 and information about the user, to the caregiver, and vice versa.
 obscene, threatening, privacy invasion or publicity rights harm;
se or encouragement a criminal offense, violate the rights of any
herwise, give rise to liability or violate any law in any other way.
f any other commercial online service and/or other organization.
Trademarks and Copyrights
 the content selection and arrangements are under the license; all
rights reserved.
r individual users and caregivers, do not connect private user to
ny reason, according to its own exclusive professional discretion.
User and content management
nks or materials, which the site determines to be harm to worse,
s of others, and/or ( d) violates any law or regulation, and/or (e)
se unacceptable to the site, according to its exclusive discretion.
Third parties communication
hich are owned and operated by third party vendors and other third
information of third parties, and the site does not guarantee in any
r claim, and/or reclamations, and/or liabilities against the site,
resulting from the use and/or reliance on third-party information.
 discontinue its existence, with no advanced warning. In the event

■ How to complete this task
Copy out, word for word, the part of the entries above that begins at the line with "rights reserved." and ends at the line with "s of others, and/or", including both.

■ Response for this exercise
rights reserved.
r individual users and caregivers, do not connect private user to
ny reason, according to its own exclusive professional discretion.
User and content management
nks or materials, which the site determines to be harm to worse,
s of others, and/or ( d) violates any law or regulation, and/or (e)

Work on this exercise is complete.